Perekrutan Jorge Vilda oleh FRMF berikutnya, yang memenangkan Piala Dunia bersama Spanyol pada tahun 2023 tetapi kemudian dipecat di tengah dampak ciuman tak diminta Luis Rubiales terhadap Jenni Hermoso, merupakan pernyataan tanpa kompromi tentang keinginannya untuk melihat Atlas Lionesses naik ke puncak permainan wanita Afrika dalam waktu sesingkat mungkin.
Vilda sangat menyadari harapan besar Maroko. “Itu bukan tekanan negatif. Itu adalah keinginan besar untuk tampil baik,” katanya kepada situs web Caf. “Memenangkan Piala Dunia [adalah] hasil kerja keras banyak orang selama bertahun-tahun … Di sini, kita berada dalam realitas yang berbeda, tetapi saya pikir dalam hampir dua tahun, kami telah berkontribusi pada kemajuan seleksi dan sepak bola wanita Maroko. Kami sangat ingin melihat ini diterjemahkan menjadi hasil, meskipun kami tahu bahwa butuh waktu untuk mencapainya.”
Namun, mereka menghadapi persaingan yang ketat. Banyana Banyana dari Afrika Selatan ingin mempertahankan gelar mereka dan Super Falcons dari Nigeria, raksasa permainan wanita Afrika, berusaha memenangkan gelar Wafcon ke-10. Ada juga keinginan besar dari Copper Queens dari Zambia, yang berada di posisi ketiga pada tahun 2022, untuk melaju jauh dengan pemain kelas dunia seperti Barbara Banda dan Racheal Kundananji untuk dipanggil. Wajar untuk mengatakan bahwa turnamen tiga minggu, yang dimulai pada hari Sabtu dengan Zambia menghadapi tuan rumah, akan menjadi yang paling ketat dalam sejarah turnamen selama 27 tahun sebagai acara mandiri.
Aljazair, Botswana, Republik Demokratik Kongo, Ghana, Mali, Senegal, Tanzania, dan Tunisia adalah negara-negara lain dalam turnamen 12 tim, yang akan digelar di Rabat, Mohammédia, Casablanca, Berkane, dan Oujda. Acara ini seharusnya diadakan tahun lalu – dan masih disebut Wafcon 2024 – tetapi masalah penjadwalan antara CAF dan FIFA menyebabkan acara ini ditunda.
Ada masalah lain yang tidak dapat menutupi kekacauan organisasi yang menciptakan mimpi buruk di balik layar bagi tim-tim elit benua itu.
Desiree Ellis, yang berhasil membawa Afrika Selatan meraih gelar kontinental pertama mereka dan memiliki tanggung jawab untuk mempertahankan trofi tersebut, terus melatih tim meskipun kontraknya telah berakhir selama tujuh bulan terakhir.
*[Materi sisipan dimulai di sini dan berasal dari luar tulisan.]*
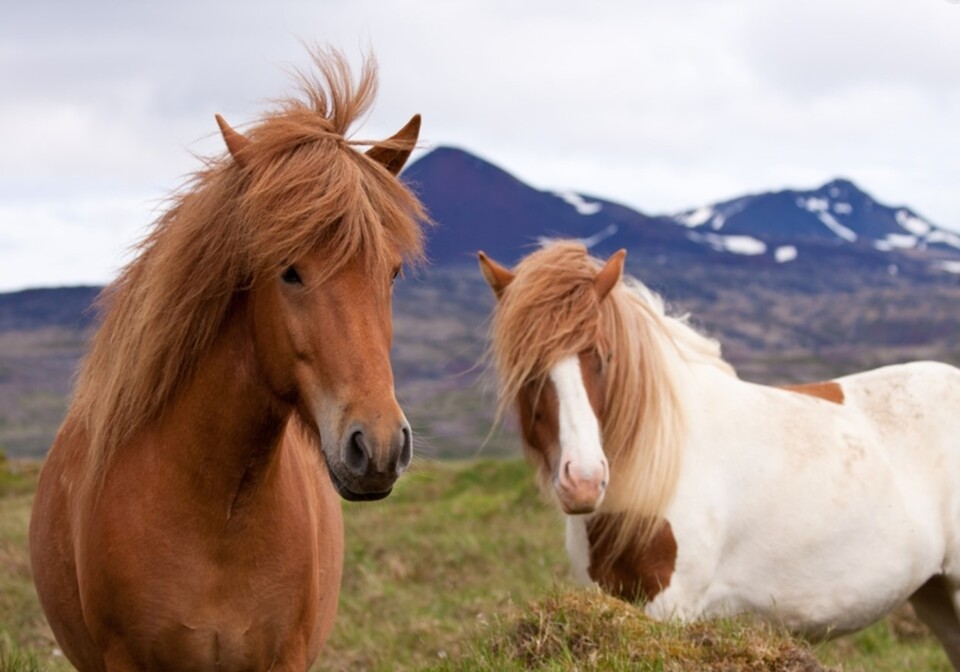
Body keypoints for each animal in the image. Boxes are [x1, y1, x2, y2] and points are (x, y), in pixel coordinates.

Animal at [479, 240, 960, 669]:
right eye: (527, 370)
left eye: (605, 357)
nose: (583, 482)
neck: (658, 471)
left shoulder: (672, 608)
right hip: (935, 595)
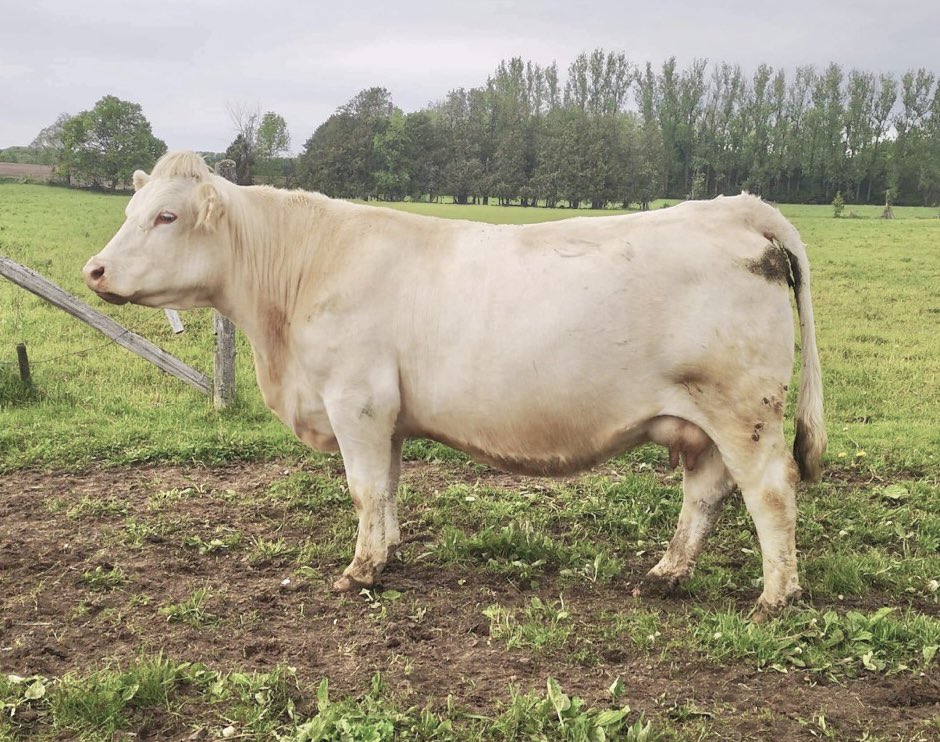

Para pemainnya juga berselisih dengan Asosiasi Sepak Bola Afrika Selatan atas bonus dan tunjangan yang belum dibayarkan. Sementara itu, Nora Hauptle, pelatih Zambia asal Swiss, melaporkan FA negara itu ke FIFA karena gagal membayar gajinya selama beberapa bulan.
Dan yang tidak akan mengejutkan bagi para pengikut sepak bola negara itu, Nigeria dapat melihat para pemainnya melakukan aksi mogok Wafcon lagi di Maroko, karena para pemain mendidih karena marah atas bonus kualifikasi yang belum dibayarkan.
Sekretaris jenderal Federasi Sepak Bola Nigeria, Mohammed Sanusi, ketika ditanya oleh Guardian mengapa mereka berutang uang kepada para pemain, dengan singkat berkata: “Masalah ini murni masalah antara para pemain dan NFF.”
Pejabat NFF lainnya mengatakan kepada Guardian: “Para pemain wanita kami, di seluruh benua, melakukan hal-hal yang fenomenal di lapangan. Kami, sebagai pejabat, sebagai mereka yang bertanggung jawab atas tata kelola, harus melakukan yang jauh lebih baik. Kualitas bakat di lapangan harus diimbangi dengan manajemen permainan kami di luar lapangan, jika permainan Afrika ingin mencapai potensinya.”